§ **EXERCISE SET**:
**a)** In the text on Huedan python worship, what animal serves as the reptilian avatar of Dangbe?
**b)** Decide whether each statement agrees with the text on Huedan python worship, answering yes or no and quoting the words of the text that decide it: (i) When capitalized, the term Vodun refers to individual deities such as forest spirits. (ii) Pythons were ubiquitous aspects of Huedan daily life. (iii) The archaeological evidence comes from the palace complex at Savi and the surrounding countryside.

§ **TEXT SHOWN**:

— start —

Modern Huedan oral-history specialists carefully curate and convey accounts of vodun, or cosmological actors, who shaped the emergence of Hueda as an Atlantic state, facilitated its emergence as a hot spot of the Atlantic world, and played a fundamental role in its ultimate collapse (Blier 1995; Norman 2009b). Throughout the Bight of Benin region, as well as in associated diasporic places, the term Vodun, when capitalized, glosses the decentralized religious tradition practiced throughout the region and, in the lower case, refers to individual deities such as ancestral figures, forest spirits, and creators of the universe (Blier 1995). In terms of the rise and fall of the kingdom, Huedan oral historians suggest that the narrative of the Huedan state is only intelligible when recounted alongside the history of Dangbe, the principal vodun for the kingdom as represented by its reptilian avatar, the African royal python (Python regius).
This chapter explores the politics and practices surrounding Huedan python worship, where Dangbe served as a symbol of the royal family, a major source of statewide stability, and a mainstay in ceremonies that provided a sense of well-being (Norman and Kelly 2004). Historical accounts suggest that pythons were ubiquitous aspects of Huedan daily life and this chapter argues that, as such, they linked quotidian daily practices to spectacular cosmological events (see Smith 2003). The chapter charts a path through the numerous historical accounts that discuss Dangbe and his involvement in sociopolitical processes and transformations. Then, it tracks the use of animals and animal avatars at the most spectacular state rituals as well as some of the most ordinary moments within Huedan households. This chapter endeavors to explore not only subject/object relations between vodun and Huedan political processes, but also the social role that animals played in the multiple scales of Huedan society in which social authority was turned into political action (see Meskell 2005). In so doing, it builds on attempts to expand the theorization of socialized landscapes beyond built places and the unbuilt spaces connecting them, to include the numerous animate, nonhuman things that did memory work, actively framed social relations, and served as mediums for configuring and reconfiguring identity (Bender 1993; Carmichael et al. 1994; Lekson 1996). In short, the chapter argues that pythons were part of the materiality of the Huedan social world and thus builds on this volume’s focus on writing animals into human landscapes to arrive at a more complete rendering of past social landscapes. First though, it is necessary to present the archaeological evidence from the palace complex at Savi, and the surrounding countryside, which is at the core of the above argument.

— end —

§ **DATASET**:
— start —

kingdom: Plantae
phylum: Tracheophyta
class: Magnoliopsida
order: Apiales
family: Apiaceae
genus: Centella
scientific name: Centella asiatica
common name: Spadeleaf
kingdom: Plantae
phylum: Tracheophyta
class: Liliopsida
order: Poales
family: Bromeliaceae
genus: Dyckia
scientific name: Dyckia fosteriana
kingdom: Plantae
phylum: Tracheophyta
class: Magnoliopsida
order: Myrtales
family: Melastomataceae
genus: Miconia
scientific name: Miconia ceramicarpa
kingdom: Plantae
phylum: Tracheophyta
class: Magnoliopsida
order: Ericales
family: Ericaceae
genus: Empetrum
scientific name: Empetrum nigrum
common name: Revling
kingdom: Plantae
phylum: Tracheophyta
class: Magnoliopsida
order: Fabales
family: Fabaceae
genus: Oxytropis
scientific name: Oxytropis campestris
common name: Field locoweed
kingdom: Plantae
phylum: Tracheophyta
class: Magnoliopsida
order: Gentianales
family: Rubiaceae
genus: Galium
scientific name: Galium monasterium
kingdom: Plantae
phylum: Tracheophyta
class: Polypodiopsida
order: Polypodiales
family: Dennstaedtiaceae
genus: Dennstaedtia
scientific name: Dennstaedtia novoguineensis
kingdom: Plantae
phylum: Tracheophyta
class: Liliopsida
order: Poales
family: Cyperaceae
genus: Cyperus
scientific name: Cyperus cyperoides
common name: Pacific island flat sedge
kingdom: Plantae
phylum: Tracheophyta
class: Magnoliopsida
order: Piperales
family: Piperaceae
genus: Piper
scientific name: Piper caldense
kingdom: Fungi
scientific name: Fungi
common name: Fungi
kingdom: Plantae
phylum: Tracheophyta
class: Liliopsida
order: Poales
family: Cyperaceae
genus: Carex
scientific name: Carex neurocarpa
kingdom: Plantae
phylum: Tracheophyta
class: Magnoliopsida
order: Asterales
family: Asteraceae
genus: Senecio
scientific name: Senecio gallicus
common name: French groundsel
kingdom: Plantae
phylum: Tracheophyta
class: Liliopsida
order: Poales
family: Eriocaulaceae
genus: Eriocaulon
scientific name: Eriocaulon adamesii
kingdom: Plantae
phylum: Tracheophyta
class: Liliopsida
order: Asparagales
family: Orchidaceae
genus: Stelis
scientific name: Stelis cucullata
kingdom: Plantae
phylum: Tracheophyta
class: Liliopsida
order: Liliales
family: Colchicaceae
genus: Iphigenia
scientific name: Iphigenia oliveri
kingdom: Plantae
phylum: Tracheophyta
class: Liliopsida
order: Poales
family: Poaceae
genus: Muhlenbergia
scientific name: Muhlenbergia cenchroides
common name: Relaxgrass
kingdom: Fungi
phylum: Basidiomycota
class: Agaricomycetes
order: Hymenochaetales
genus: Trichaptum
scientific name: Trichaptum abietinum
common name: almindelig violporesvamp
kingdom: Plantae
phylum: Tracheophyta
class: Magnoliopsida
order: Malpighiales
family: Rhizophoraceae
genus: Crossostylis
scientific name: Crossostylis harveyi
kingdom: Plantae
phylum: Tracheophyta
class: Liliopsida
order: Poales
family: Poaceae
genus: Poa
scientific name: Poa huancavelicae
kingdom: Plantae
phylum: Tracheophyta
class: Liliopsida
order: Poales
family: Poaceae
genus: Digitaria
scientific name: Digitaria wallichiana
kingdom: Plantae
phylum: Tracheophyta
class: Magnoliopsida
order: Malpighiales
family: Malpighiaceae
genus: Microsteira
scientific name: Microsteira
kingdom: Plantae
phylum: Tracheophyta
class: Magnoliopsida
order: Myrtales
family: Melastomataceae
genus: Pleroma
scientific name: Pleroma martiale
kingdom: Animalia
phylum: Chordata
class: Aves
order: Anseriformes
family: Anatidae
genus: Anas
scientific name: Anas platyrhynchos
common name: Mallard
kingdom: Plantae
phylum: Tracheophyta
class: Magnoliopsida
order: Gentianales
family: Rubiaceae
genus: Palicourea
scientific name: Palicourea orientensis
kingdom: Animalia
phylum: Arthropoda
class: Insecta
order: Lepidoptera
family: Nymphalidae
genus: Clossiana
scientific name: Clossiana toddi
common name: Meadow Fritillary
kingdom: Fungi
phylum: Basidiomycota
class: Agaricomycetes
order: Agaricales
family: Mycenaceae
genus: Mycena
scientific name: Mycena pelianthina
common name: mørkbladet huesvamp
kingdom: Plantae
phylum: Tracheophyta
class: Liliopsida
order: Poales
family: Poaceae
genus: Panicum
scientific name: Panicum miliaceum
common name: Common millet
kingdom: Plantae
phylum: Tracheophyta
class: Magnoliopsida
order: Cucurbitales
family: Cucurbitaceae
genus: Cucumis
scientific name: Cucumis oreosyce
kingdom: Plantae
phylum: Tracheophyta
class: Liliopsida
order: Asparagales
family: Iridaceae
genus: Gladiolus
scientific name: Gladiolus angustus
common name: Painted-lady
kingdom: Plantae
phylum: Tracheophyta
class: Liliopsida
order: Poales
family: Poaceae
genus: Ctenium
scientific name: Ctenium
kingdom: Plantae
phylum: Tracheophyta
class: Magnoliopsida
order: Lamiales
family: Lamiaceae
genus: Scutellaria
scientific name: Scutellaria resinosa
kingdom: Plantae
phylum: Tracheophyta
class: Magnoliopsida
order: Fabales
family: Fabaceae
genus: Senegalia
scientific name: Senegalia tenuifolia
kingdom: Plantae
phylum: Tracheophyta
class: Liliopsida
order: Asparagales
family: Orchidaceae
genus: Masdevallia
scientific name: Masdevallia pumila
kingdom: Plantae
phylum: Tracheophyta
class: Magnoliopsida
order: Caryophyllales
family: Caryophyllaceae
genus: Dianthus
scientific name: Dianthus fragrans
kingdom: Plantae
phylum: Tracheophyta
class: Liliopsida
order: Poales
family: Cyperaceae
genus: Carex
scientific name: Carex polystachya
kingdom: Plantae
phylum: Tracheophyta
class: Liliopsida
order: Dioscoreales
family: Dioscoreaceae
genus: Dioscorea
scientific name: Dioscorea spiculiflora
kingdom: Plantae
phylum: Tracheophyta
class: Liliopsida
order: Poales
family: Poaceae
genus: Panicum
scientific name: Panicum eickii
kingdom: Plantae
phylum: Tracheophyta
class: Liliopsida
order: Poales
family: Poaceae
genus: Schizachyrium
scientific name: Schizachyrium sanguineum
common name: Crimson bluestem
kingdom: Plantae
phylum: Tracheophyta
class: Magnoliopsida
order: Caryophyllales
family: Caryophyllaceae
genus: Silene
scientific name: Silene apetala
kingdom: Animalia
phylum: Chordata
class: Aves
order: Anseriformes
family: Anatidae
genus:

— end —

§ **ANSWERS PROVIDED**:
**a)** The African royal python (Python regius).

**b)**
(i) No: "the term Vodun, when capitalized, glosses the decentralized religious tradition practiced throughout the region"
(ii) Yes: "Historical accounts suggest that pythons were ubiquitous aspects of Huedan daily life"
(iii) Yes: "the archaeological evidence from the palace complex at Savi, and the surrounding countryside"